Myers denies that the supply situation has changed. "To my knowledge, purchases are still being made," he says. The combative environment at Fels is taking its toll in another way as well, says another researcher: "It's very distracting when you know things are going on in the background but you don't really know what it is. That's as disruptive to your work as not having supplies."
Reddy and Darby say they are moving to Jefferson for the good of their research. Reddy, who is getting a five-year contract and more space than he currently has at Fels, says that because Jefferson is located in a safer neighborhood, his postdocs will be able to work later hours and on weekends. Darby, whose year at Fels has been his first as a principal investigator, will have three years of guaranteed funding as an assistant professor at Jefferson. "It was Croce's vision for the Fels Institute that attracted me to Temple," Darby says. "He aims to recruit high-class researchers. It was--and still will be--a good opportunity to interact with high-caliber scientists."
As for Fels, many of the departing investigators question Temple's commitment to developing strong science. "We were never strongly supported over the years," says Litwack. "We were paid lip service, but that's all." Even one of the scientists who is staying admits to some uncertainty about the university's commitment. "There is some misdirection of money; they are losing millions of dollars on football, and seem halfhearted about the science," says the investigator, who requested anonymity. "Those of us remaining are not certain of Temple's commitment to attract a good director."
But Myers discounts such doubts, pointing to the fact that a search committee has already been convened to find Croce's successor. "In order to be a medical school at the cutting edge you have to have people who are first-rate scientists," says Myers. "I think we can maintain and develop Fels into the kind of institution we can be proud of."

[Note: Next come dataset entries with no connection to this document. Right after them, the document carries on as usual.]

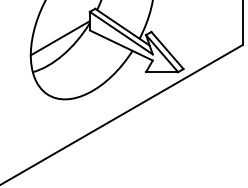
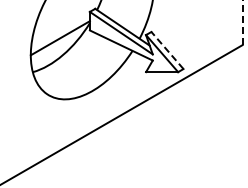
line at (242, 23): solid -> dashed
line at (167, 50): solid -> dashed
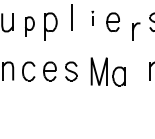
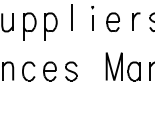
part at (92, 17) size: 4x16 px -> 4x25 px
part at (29, 26) size: 10x21 px -> 14x29 px
part at (136, 31) position: (136, 31) -> (136, 21)
part at (107, 71) position: (107, 71) -> (122, 66)
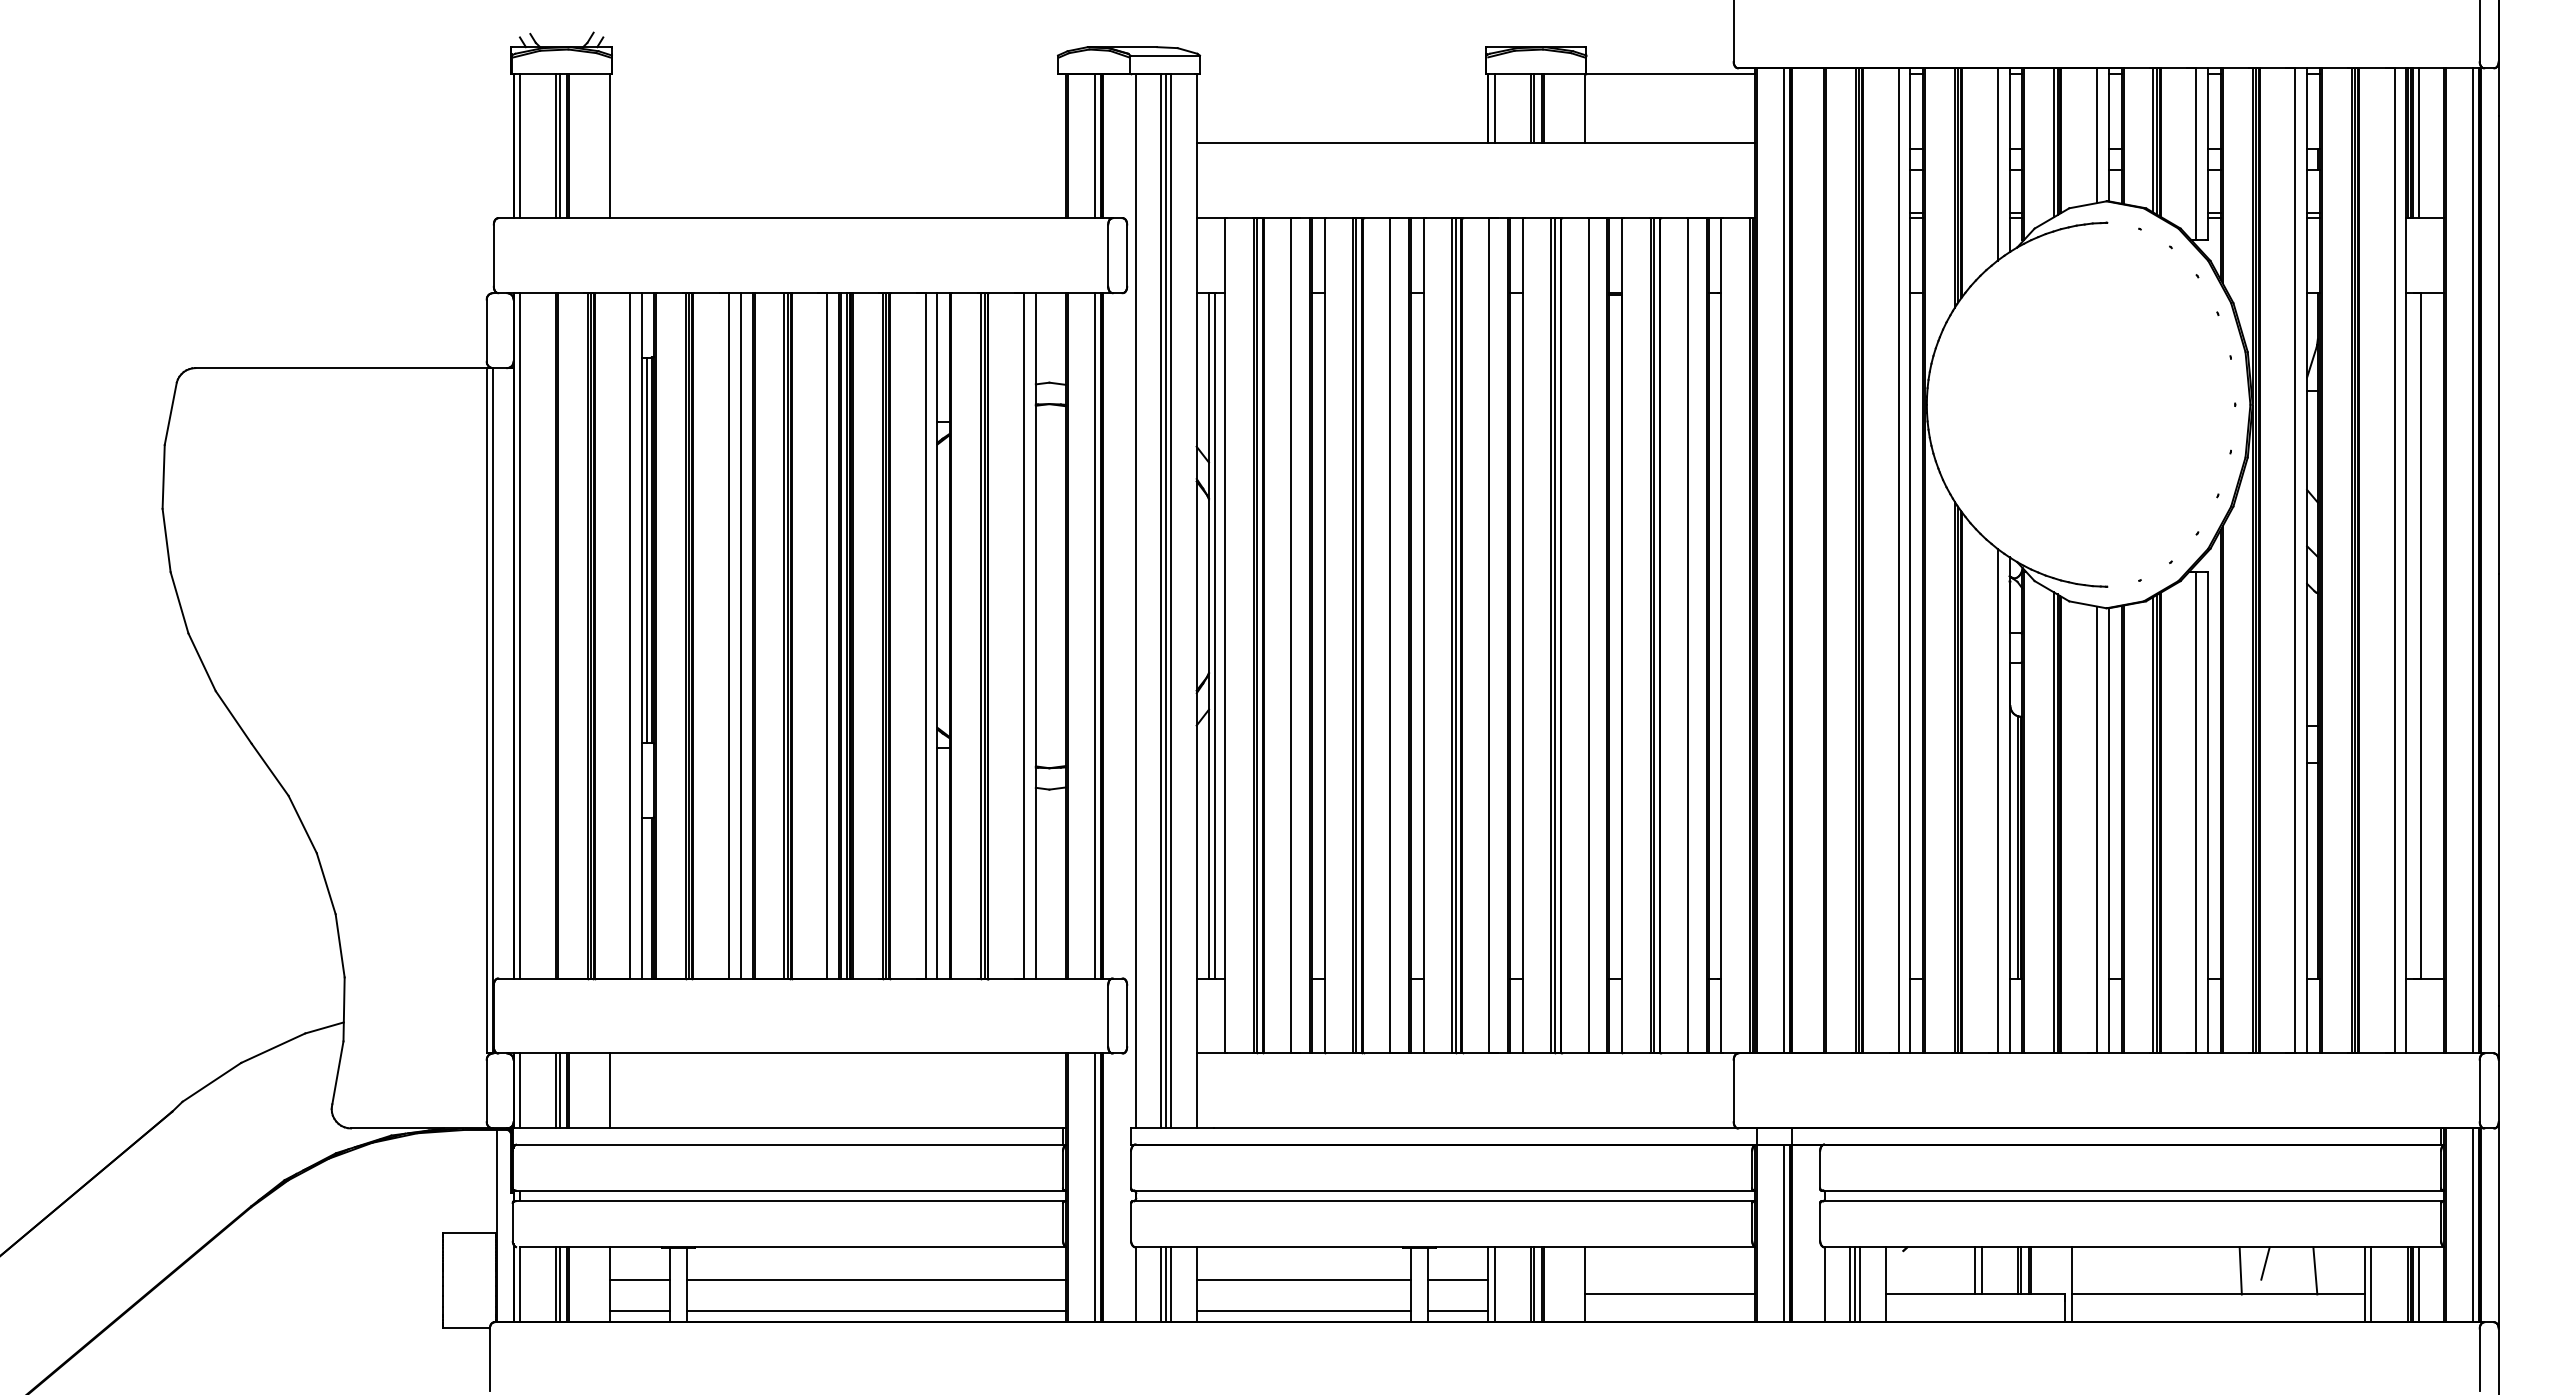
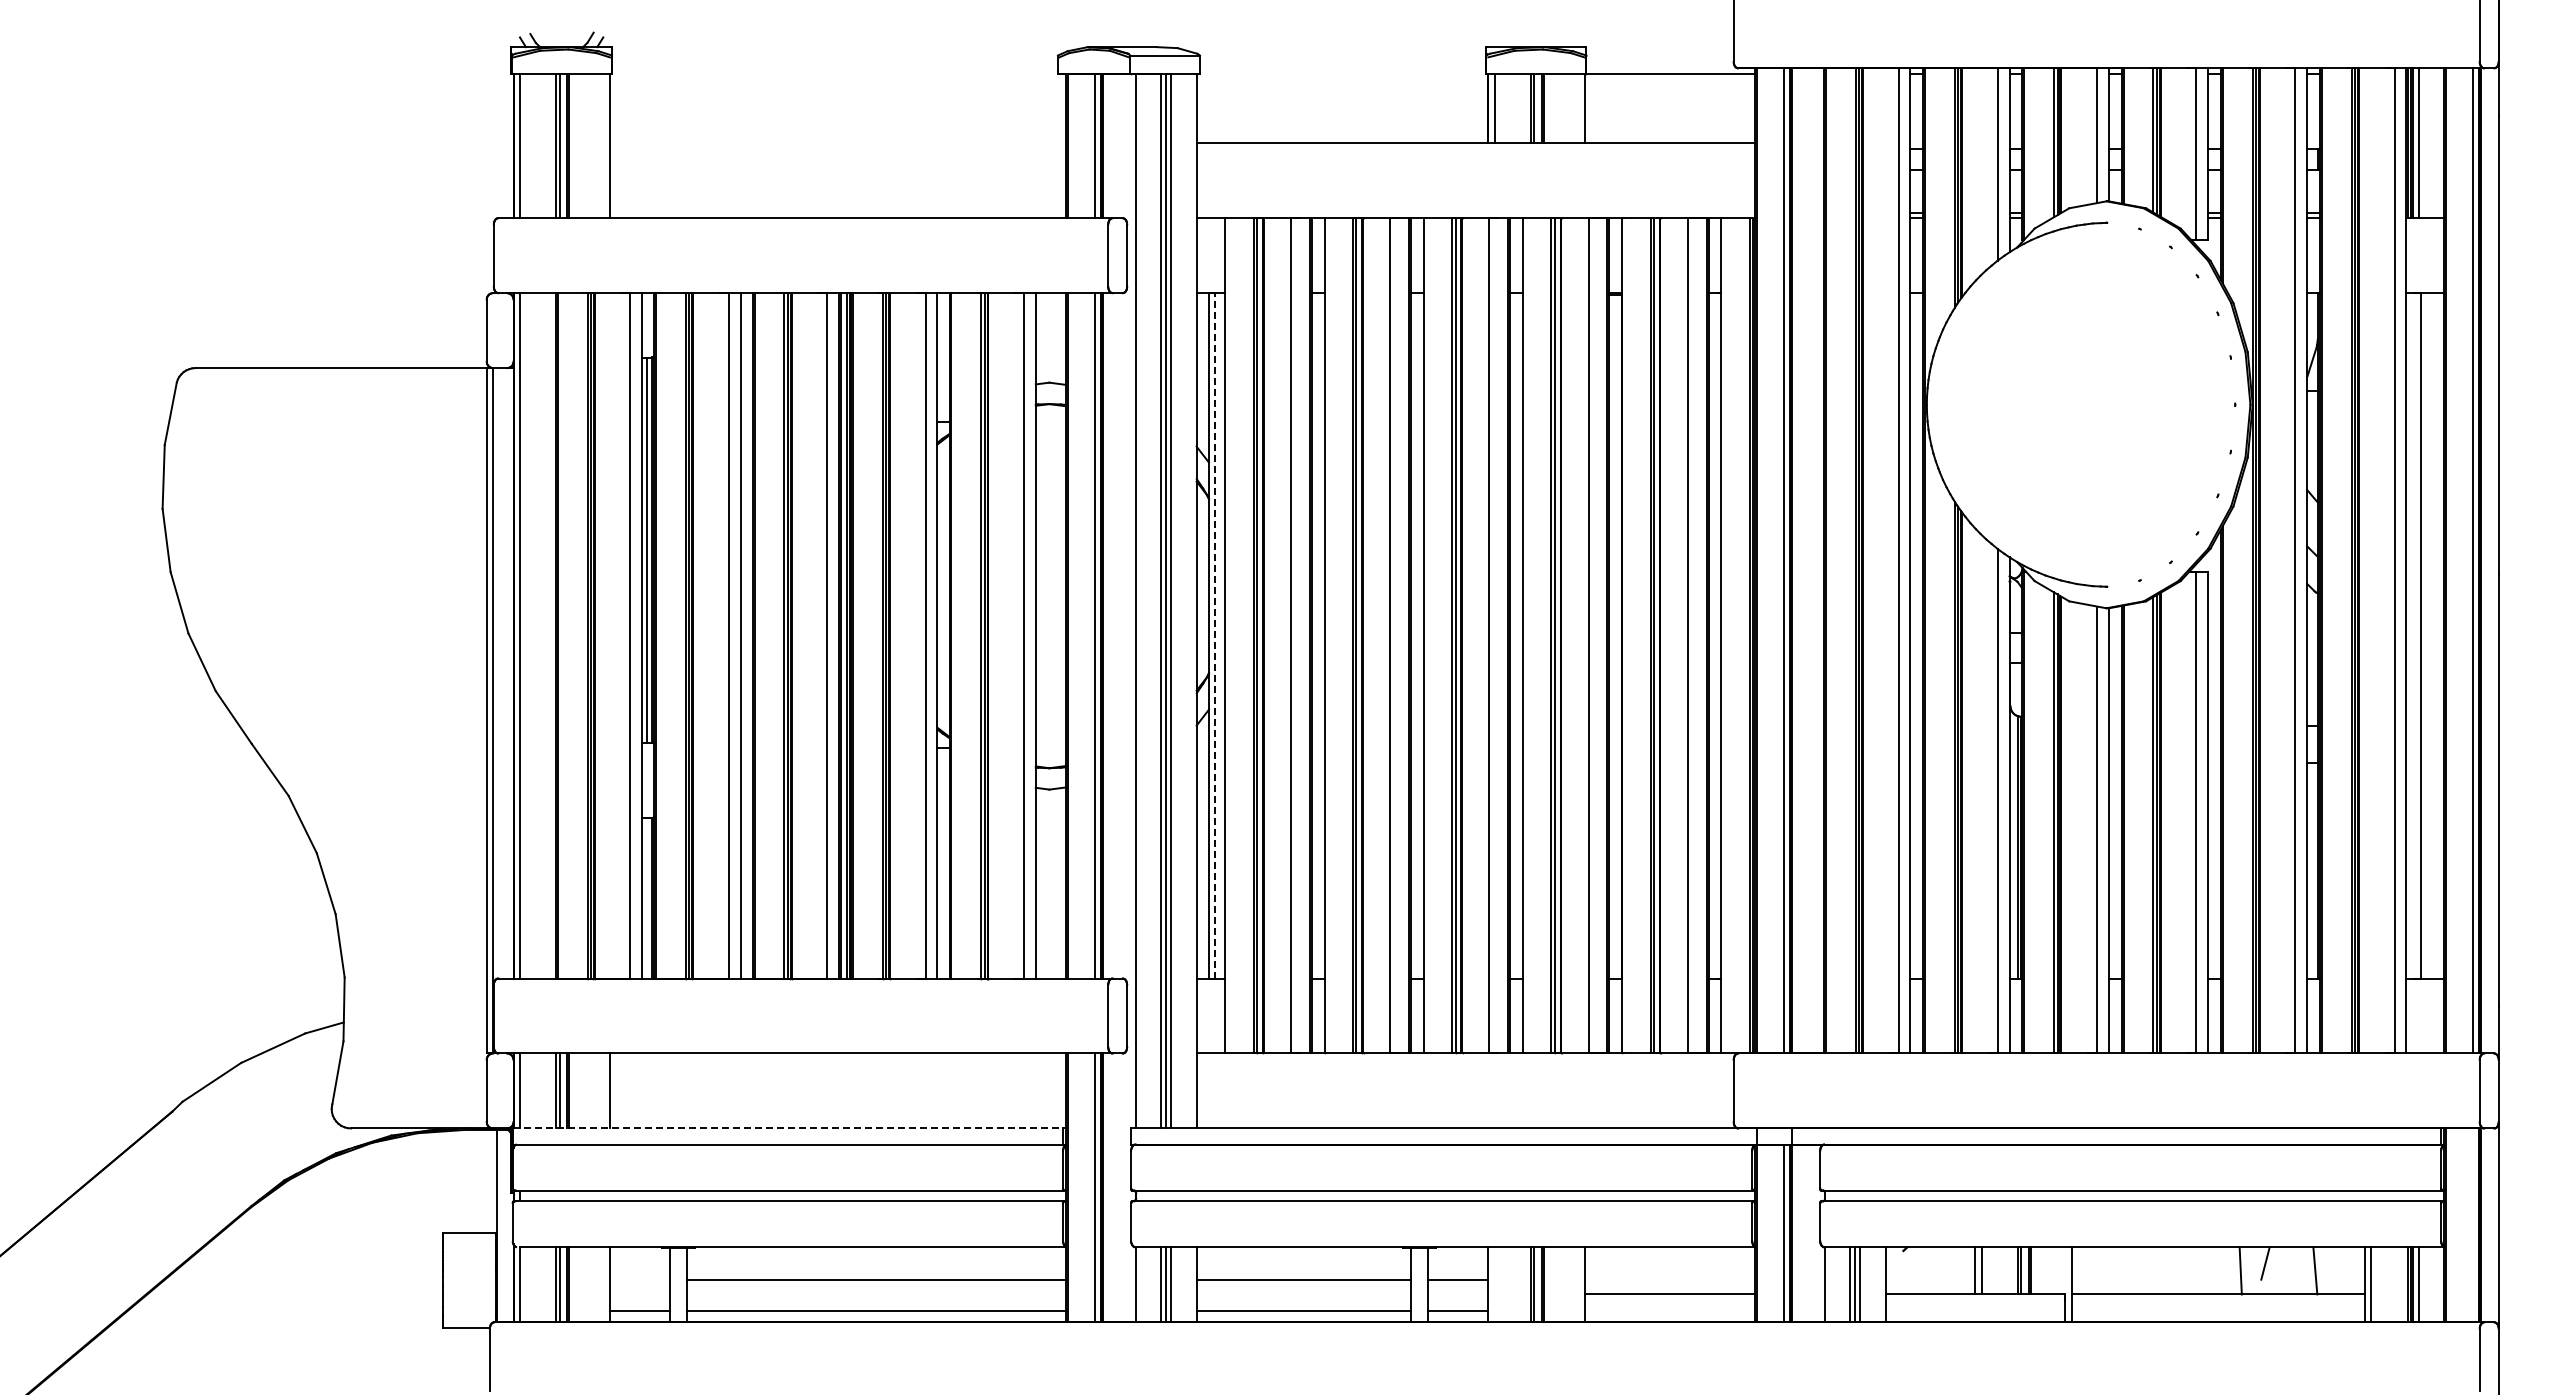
line at (1215, 635): solid -> dashed
line at (788, 1128): solid -> dashed
line at (2473, 1225): present -> none
line at (639, 1279): present -> none
line at (1494, 1284): present -> none
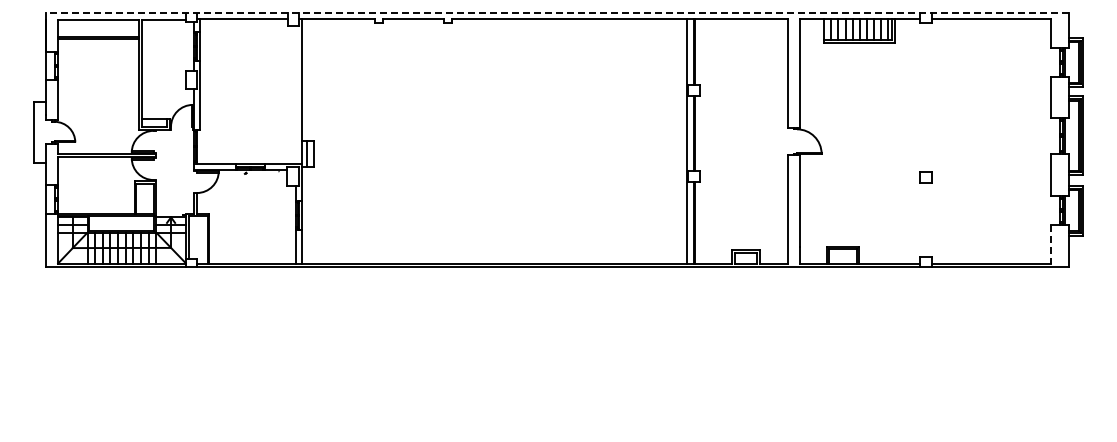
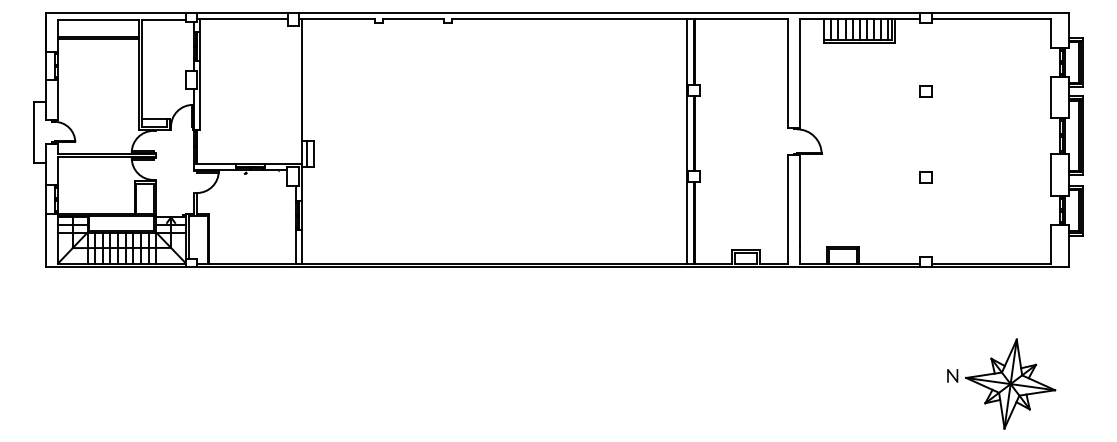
line at (557, 13): dashed -> solid
part at (925, 91): none -> present
line at (1051, 244): dashed -> solid
part at (1001, 383): none -> present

All of the players seem eager to put this messy chapter behind them. Myers is looking to the future, and Gonnella admits to feeling "sad," "embarrassed," and "disappointed" that the move has been so publicly problematic. And the scientists say that though they have lost some time and experienced some anxiety, they don't expect their programs to suffer any long-term ramifications. "I would not say that my career has been wrecked," says Darby, who hopes to have his lab running within weeks of arriving at Jefferson, and plans to resubmit grant requests for the October 1 deadline.
"The year hasn't been a complete waste," Darby says. "I've learned how to set up a lab, how much it costs to run, and which equipment I can do without. I know what characteristics I want from the people I employ.
"In some ways, it's been a very good testing ground."
Susan L-J Dickinson is a freelance writer based in Philadelphia.